【0059】訂正裁決になる誤りの例

1.用語の遣い方

国税不服審判所の公表裁決をご一瞥いただくだけでも、「こんな文章を書く仕事をしていたら、そりゃあ文章に小うるさい奴になるだろうな」と思われていることでしょう。

例えば、裁決書で「反面調査」という用語は使用できません。

実際には使用している裁決書があるかもしれませんが、それは、決裁ラインにあった方が、審判所内部の取扱いである「裁決書起案の手引き」を読み込んでいないだけです。

こういった、業界用語(他にも「申告是認」など)は、行政文書ではつとめて使わないようにしており、「取引先等に対する調査」といった別の言葉に言い換えられます。

また、「租税特別措置法(以下「措置法」という。)・・・及び措置法施行令・・・」という表現は、一見正しそうですが、租税特別措置法と租税特別措置法施行令は別のものですので、「租税特別措置法(以下「措置法」という。)・・・及び租税特別措置法施行令(以下「措置法施行令」という。)・・・」と修文されてしまいます。

細かいところでは、裁決書に「関係法令」が掲載されますが、「財産評価基本通達〇は、・・・旨規定している。」という表現にはなりません。

理由は、「法令は『規定』、通達以下の発遣文書は『定め』」と表現するため、「財産評価基本通達〇は、・・・旨定めている。」となります。

ちなみに、「関係法令」に通達以下の発遣文書も書くと「関係法令等」になります(通達は法令ではないからです)。

2.誤りの具体例

そんな細かい約束事があるのに、良く記載ミスが生じないものだと思われるかもしれませんが、さらっと読む限りでは目立っていないだけで、実際には生じています。

裁決書発送を担当する管理課管理係のチェックが最後の砦ですが、そこで以下のような誤りが発見されます。

中には、「それは誤りというのか?」という疑問(特に❼)を持たれるかもしれませんが、公用文としては誤りだそうです。

❶請求人の関係人の名前(誤)〇男→(正)〇雄
❷別表の数字誤り(誤)6,554,720円→(正)6,544,720円
❸定義付けされていない用語(いきなり「本件〇〇」が出てくる)
❹(誤)課税標準額(100円未満切捨て)→(正)課税標準額(1,000円未満切捨て)
❺(誤)第〇条〇項→(正)第〇条〇項
❻(誤)損金に計上→(正)損金の額に算入
❼(誤)貰う→(正)もらう

❼については、むやみに漢字が使えないだけかと思いきや、逆に「(誤)言いがたい→(正)言い難い」「(誤)あくまでも→(正)飽くまでも」というのがあり、もう訳がわかりません。

3.誤りはどのタイミングで起こるか

これらの誤りがそのまま外に出てしまった場合、❶❷❸は確実に「訂正裁決」を出さなければならず、本部マターになってしまいます(全国で年に2~3件はあります)。

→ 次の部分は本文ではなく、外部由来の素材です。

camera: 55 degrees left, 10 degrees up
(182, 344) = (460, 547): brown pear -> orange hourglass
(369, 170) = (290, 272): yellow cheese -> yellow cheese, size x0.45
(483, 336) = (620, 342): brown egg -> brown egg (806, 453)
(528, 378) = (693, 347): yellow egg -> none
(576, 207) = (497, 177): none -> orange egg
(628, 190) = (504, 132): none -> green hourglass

❹~❼は、後日、裁決事例を調べているときなどに見つかるのですが、「今更しょうがない」という結論になることが多いです。

上記のような誤りは、担当審判官が裁決書案(議決書)を法規審査部門に回付した後の同部門による修正のタイミングで生ずることが多いです。

複数の者のチェックを経由するというのは一義的には良いことですが、いろんな者が捏ね繰り回した結果、たとえば❸のような誤りが生じてしまうということが起こりえます。

こういったミスができるだけ生じないようにするためのシステム上の工夫はされており、それについては、機会があればご案内することにします。